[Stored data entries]
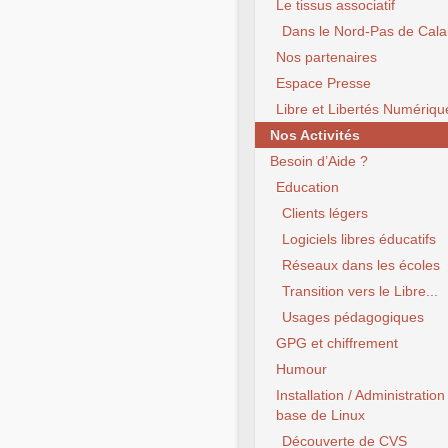
Le tissus associatif
Dans le Nord-Pas de Cala
Nos partenaires
Espace Presse
Libre et Libertés Numériqu
Nos Activités
Besoin d’Aide ?
Education
Clients légers
Logiciels libres éducatifs
Réseaux dans les écoles
Transition vers le Libre...
Usages pédagogiques
GPG et chiffrement
Humour
Installation / Administration
base de Linux
Découverte de CVS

### Try it
Only the lines from the one containing "Nos Activités" through the last line of the records belong in the answer, each written out exactly.

### Output for this task
Nos Activités
Besoin d’Aide ?
Education
Clients légers
Logiciels libres éducatifs
Réseaux dans les écoles
Transition vers le Libre...
Usages pédagogiques
GPG et chiffrement
Humour
Installation / Administration
base de Linux
Découverte de CVS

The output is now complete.